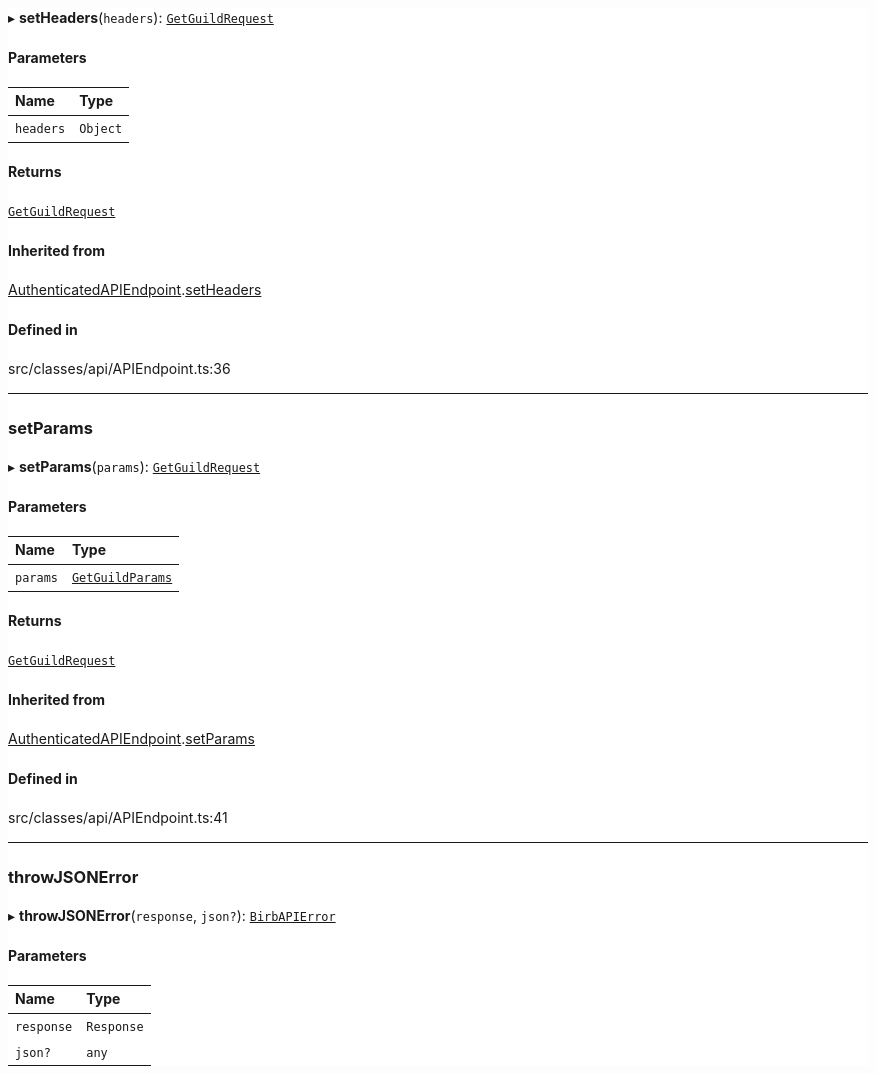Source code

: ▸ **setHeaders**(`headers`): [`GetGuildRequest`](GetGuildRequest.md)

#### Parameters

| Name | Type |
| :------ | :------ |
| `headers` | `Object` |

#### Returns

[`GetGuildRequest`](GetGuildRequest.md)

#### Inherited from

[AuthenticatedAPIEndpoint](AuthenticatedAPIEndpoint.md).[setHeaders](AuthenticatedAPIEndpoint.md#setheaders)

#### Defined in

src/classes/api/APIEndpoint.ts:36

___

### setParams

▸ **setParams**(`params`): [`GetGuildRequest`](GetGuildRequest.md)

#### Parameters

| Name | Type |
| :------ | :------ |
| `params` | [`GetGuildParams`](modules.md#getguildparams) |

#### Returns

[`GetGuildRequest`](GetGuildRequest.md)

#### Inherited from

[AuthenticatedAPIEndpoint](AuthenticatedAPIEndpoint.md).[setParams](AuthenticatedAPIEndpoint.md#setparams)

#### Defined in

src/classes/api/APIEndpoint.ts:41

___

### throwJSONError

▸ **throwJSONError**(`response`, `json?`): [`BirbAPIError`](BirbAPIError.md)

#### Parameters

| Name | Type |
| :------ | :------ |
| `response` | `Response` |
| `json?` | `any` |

About this task >> Count the lines of the entries that hold the string "GetGuildRequest", then state that number and nothing more.

Solution to the exercise >> 4